*** Block opens ***
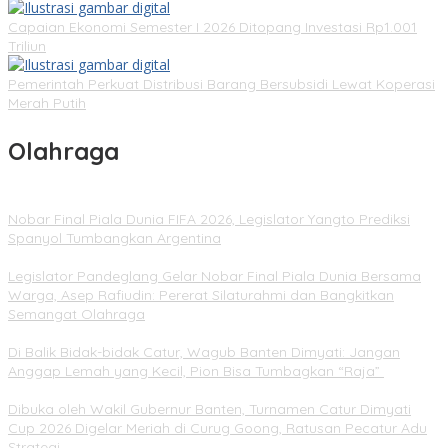
Capaian Ekonomi Semester I 2026 Ditopang Investasi Rp1.001
Triliun
Pemerintah Perkuat Distribusi Barang Bersubsidi Lewat Koperasi
Merah Putih
Olahraga
Nobar Final Piala Dunia FIFA 2026, Legislator Yangto Prediksi
Spanyol Tumbangkan Argentina
Legislator Pandeglang Gelar Nobar Final Piala Dunia Bersama
Warga, Asep Rafiudin: Pererat Silaturahmi dan Bangkitkan
Semangat Olahraga
Di Balik Bidak-bidak Catur, Wagub Banten Dimyati: Jangan
Anggap Lemah yang Kecil, Pion Bisa Tumbagkan “Raja”
Dibuka oleh Wakil Gubernur Banten, Turnamen Catur Dimyati
Cup 2026 Digelar Meriah di Curug Goong, Ratusan Pecatur Adu
Strategi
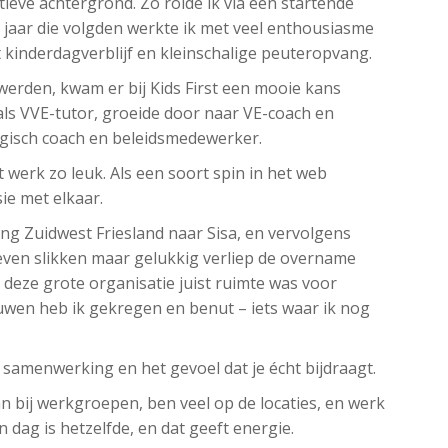
ieve achtergrond. Zo rolde ik via een startende
0 jaar die volgden werkte ik met veel enthousiasme
 kinderdagverblijf en kleinschalige peuteropvang.
erden, kwam er bij Kids First een mooie kans
als VVE-tutor, groeide door naar VE-coach en
ogisch coach en beleidsmedewerker.
t werk zo leuk. Als een soort spin in het web
sie met elkaar.
g Zuidwest Friesland naar Sisa, en vervolgens
even slikken maar gelukkig verliep de overname
n deze grote organisatie juist ruimte was voor
uwen heb ik gekregen en benut – iets waar ik nog
e samenwerking en het gevoel dat je écht bijdraagt.
aan bij werkgroepen, ben veel op de locaties, en werk
n dag is hetzelfde, en dat geeft energie.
*** Block closes ***
*What the exercise asks*.
If a line of the records includes the string "veel", copy it out.

*Worked solution*.
0 jaar die volgden werkte ik met veel enthousiasme
aan bij werkgroepen, ben veel op de locaties, en werk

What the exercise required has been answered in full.